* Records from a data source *
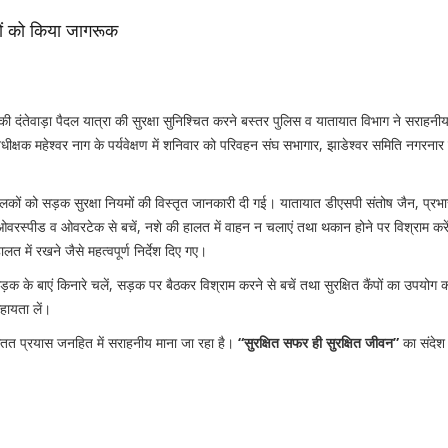
लकों को किया जागरूक
ं की दंतेवाड़ा पैदल यात्रा की सुरक्षा सुनिश्चित करने बस्तर पुलिस व यातायात विभाग ने सराहन
धीक्षक महेश्वर नाग के पर्यवेक्षण में शनिवार को परिवहन संघ सभागार, झाडेश्वर समिति नगरना
 सड़क सुरक्षा नियमों की विस्तृत जानकारी दी गई। यातायात डीएसपी संतोष जैन, प्रभार
, ओवरस्पीड व ओवरटेक से बचें, नशे की हालत में वाहन न चलाएं तथा थकान होने पर विश्राम कर
लत में रखने जैसे महत्वपूर्ण निर्देश दिए गए।
ड़क के बाएं किनारे चलें, सड़क पर बैठकर विश्राम करने से बचें तथा सुरक्षित कैंपों का उपयोग क
हायता लें।
 सतत प्रयास जनहित में सराहनीय माना जा रहा है।
“सुरक्षित सफर ही सुरक्षित जीवन”
का संदेश प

* Task *
In the answer, include exactly the lines from the line containing "धीक्षक महेश्वर नाग" through the end of the data, and nothing else.

* Exercise response *
धीक्षक महेश्वर नाग के पर्यवेक्षण में शनिवार को परिवहन संघ सभागार, झाडेश्वर समिति नगरना
 सड़क सुरक्षा नियमों की विस्तृत जानकारी दी गई। यातायात डीएसपी संतोष जैन, प्रभार
, ओवरस्पीड व ओवरटेक से बचें, नशे की हालत में वाहन न चलाएं तथा थकान होने पर विश्राम कर
लत में रखने जैसे महत्वपूर्ण निर्देश दिए गए।
ड़क के बाएं किनारे चलें, सड़क पर बैठकर विश्राम करने से बचें तथा सुरक्षित कैंपों का उपयोग क
हायता लें।
 सतत प्रयास जनहित में सराहनीय माना जा रहा है।
“सुरक्षित सफर ही सुरक्षित जीवन”
का संदेश प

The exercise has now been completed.